=== What to produce ===
Filter the entries, keeping every line with the string "request".

Stored data entries:
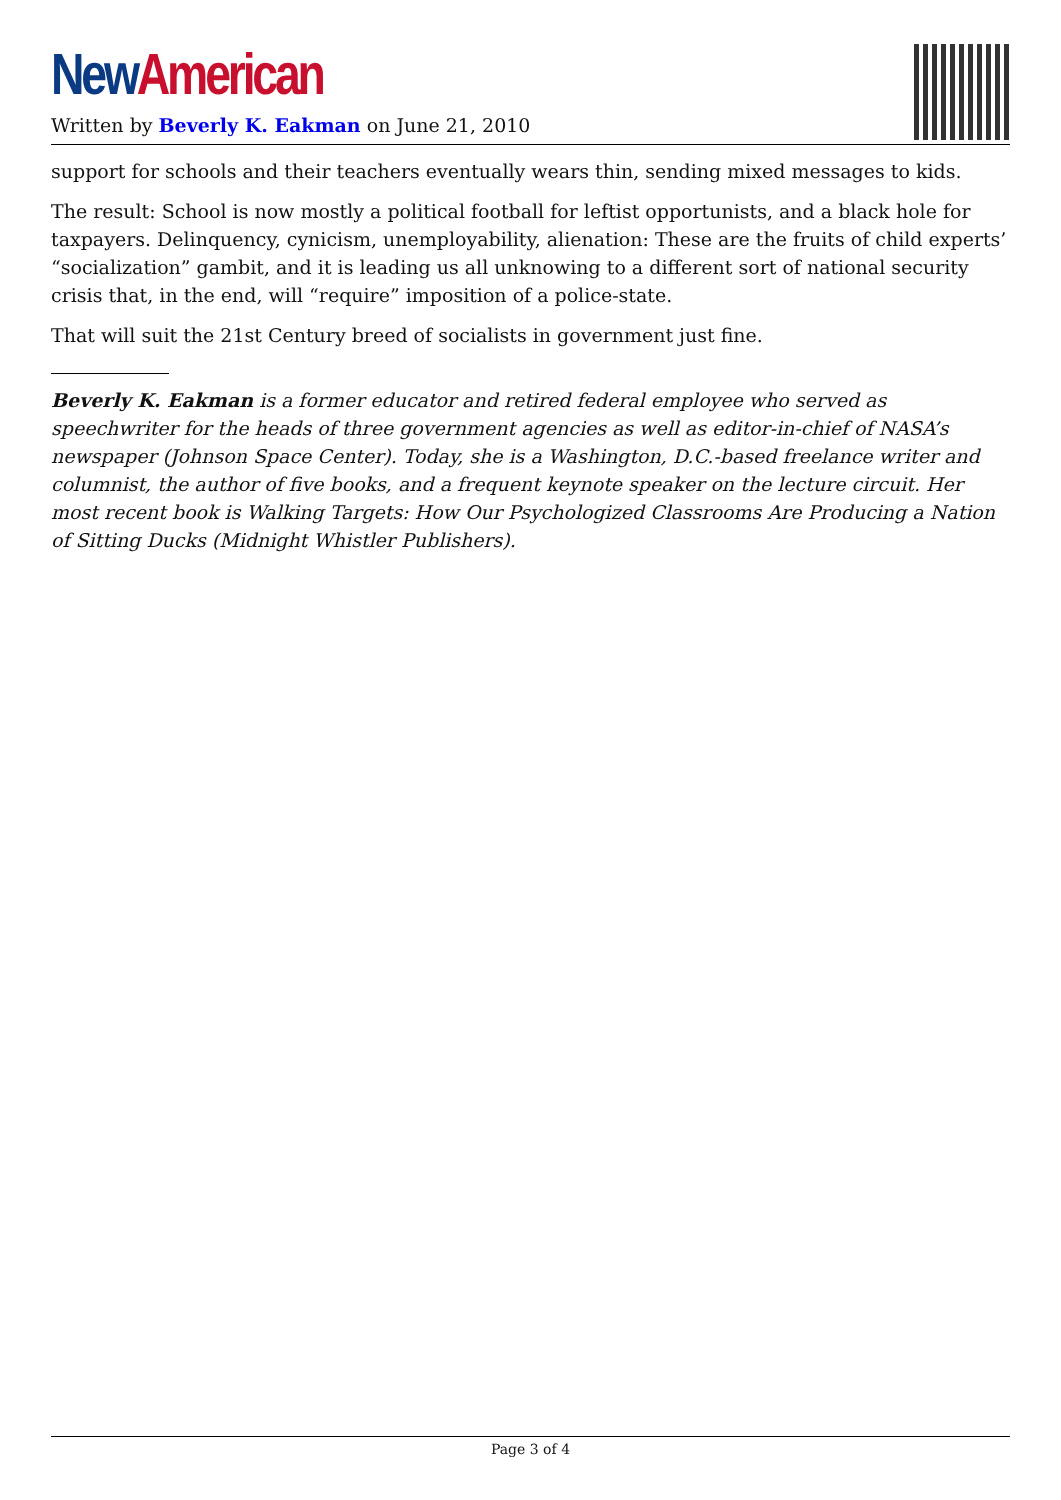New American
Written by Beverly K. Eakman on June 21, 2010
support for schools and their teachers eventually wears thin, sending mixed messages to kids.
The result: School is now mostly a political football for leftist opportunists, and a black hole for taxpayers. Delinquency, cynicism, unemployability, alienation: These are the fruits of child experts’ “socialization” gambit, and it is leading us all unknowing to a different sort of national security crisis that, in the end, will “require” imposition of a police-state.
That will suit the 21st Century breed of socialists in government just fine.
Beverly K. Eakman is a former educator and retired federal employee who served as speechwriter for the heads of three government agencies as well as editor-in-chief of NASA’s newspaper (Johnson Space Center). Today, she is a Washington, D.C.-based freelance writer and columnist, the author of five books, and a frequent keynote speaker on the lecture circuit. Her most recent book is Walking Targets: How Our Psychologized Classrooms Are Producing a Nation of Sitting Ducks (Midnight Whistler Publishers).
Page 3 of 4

---

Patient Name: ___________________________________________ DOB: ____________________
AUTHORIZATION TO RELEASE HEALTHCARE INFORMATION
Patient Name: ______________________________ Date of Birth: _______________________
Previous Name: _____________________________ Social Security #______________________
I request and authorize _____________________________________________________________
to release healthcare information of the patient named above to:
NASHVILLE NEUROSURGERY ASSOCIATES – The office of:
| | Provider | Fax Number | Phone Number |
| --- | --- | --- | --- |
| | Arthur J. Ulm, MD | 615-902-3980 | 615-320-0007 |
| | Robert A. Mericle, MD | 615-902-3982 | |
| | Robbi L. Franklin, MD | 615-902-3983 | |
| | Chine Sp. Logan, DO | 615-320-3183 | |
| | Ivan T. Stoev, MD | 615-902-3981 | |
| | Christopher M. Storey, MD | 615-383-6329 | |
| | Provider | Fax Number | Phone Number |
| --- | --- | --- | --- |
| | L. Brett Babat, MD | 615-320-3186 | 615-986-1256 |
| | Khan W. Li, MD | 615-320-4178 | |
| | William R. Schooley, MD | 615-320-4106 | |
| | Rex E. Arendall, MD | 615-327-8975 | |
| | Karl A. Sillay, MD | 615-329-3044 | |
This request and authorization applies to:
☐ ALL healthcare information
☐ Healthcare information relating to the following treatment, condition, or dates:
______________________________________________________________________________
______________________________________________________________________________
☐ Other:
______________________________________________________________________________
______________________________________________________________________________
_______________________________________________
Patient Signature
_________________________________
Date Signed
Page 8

==

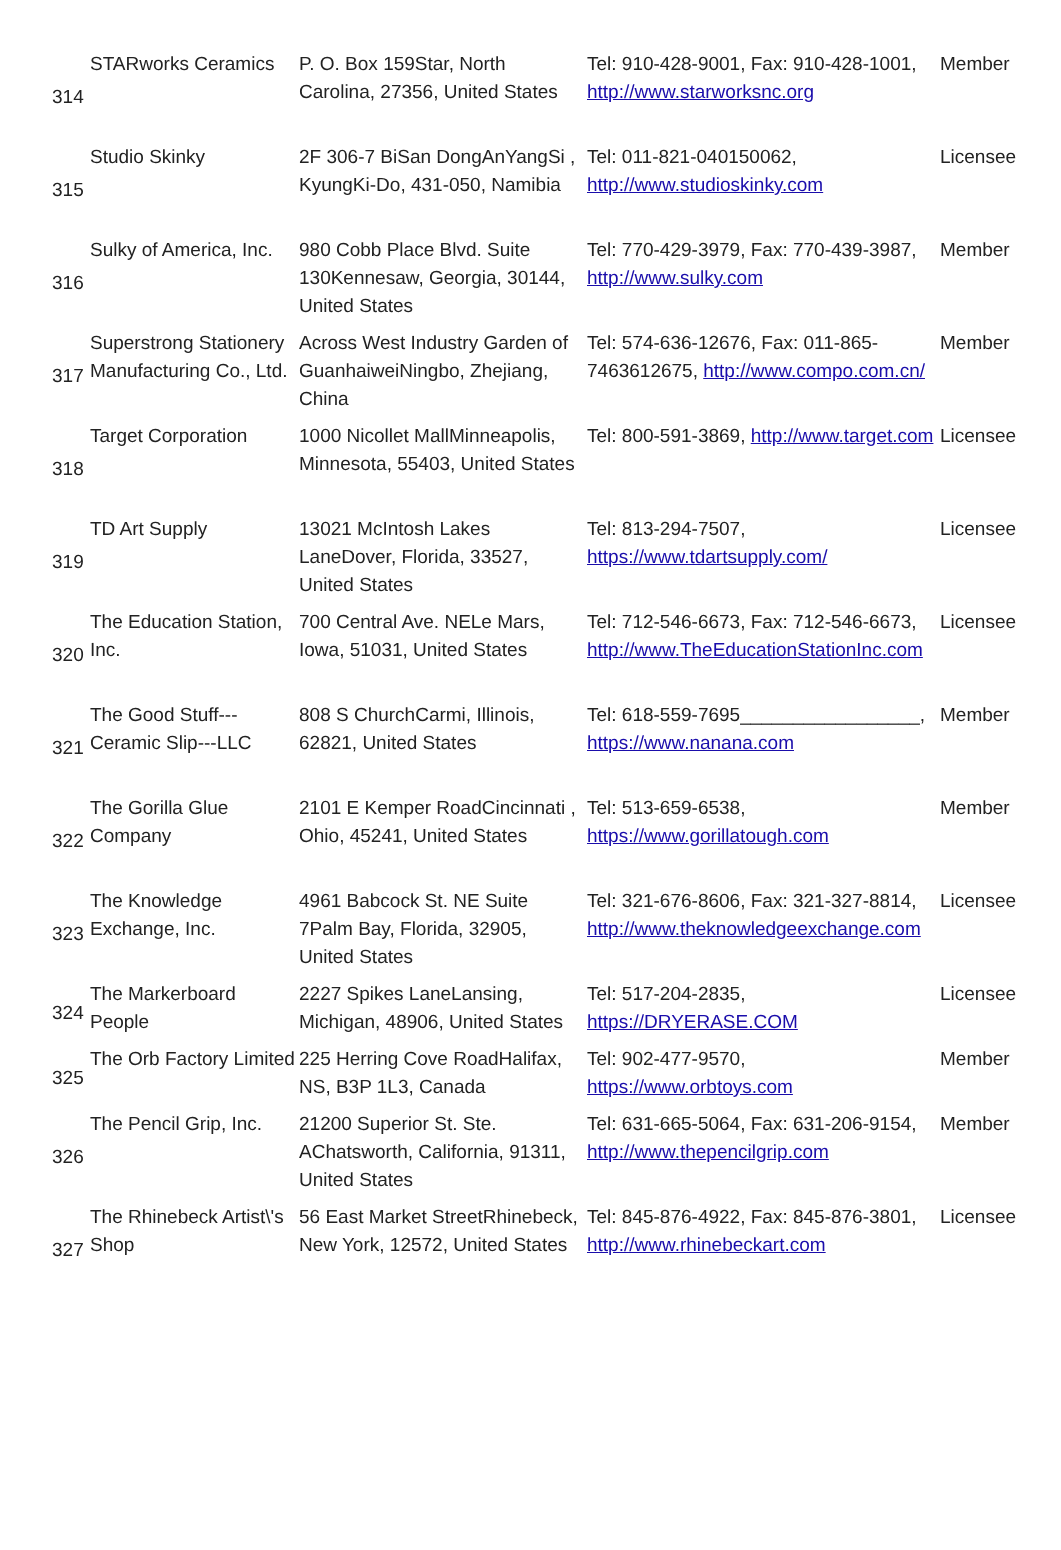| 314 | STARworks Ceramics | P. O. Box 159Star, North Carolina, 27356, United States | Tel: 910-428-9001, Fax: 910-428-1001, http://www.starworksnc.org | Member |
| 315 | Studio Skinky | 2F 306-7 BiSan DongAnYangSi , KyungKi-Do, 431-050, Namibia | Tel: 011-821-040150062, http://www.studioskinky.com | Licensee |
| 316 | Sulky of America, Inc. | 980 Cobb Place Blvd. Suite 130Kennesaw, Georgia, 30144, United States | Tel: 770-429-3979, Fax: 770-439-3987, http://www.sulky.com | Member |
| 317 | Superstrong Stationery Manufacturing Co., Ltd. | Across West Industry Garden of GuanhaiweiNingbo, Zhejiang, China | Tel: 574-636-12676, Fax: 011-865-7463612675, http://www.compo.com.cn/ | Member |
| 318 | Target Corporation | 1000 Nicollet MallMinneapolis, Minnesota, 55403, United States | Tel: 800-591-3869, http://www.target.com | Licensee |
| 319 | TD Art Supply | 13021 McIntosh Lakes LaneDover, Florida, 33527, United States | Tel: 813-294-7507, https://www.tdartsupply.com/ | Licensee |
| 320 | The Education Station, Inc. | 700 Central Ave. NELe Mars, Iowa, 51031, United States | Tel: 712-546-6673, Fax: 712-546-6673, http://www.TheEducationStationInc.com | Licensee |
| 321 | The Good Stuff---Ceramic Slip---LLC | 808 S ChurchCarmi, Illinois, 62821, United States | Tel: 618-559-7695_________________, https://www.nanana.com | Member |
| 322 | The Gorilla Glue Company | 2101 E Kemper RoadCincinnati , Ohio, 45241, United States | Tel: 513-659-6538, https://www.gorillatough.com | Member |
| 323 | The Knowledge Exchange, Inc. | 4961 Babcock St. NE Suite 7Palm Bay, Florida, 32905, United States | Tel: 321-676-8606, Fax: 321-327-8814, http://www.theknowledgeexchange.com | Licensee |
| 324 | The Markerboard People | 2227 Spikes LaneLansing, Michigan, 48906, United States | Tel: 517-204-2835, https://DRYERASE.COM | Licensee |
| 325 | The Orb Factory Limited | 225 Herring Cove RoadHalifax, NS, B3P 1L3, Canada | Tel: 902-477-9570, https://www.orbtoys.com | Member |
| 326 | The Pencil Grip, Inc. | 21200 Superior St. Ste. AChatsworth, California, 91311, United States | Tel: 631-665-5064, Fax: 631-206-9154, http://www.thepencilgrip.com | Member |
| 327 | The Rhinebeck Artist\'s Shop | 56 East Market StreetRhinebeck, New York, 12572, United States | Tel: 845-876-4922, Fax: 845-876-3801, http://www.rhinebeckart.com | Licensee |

=== Exercise output ===
I request and authorize _____________________________________________________________
This request and authorization applies to:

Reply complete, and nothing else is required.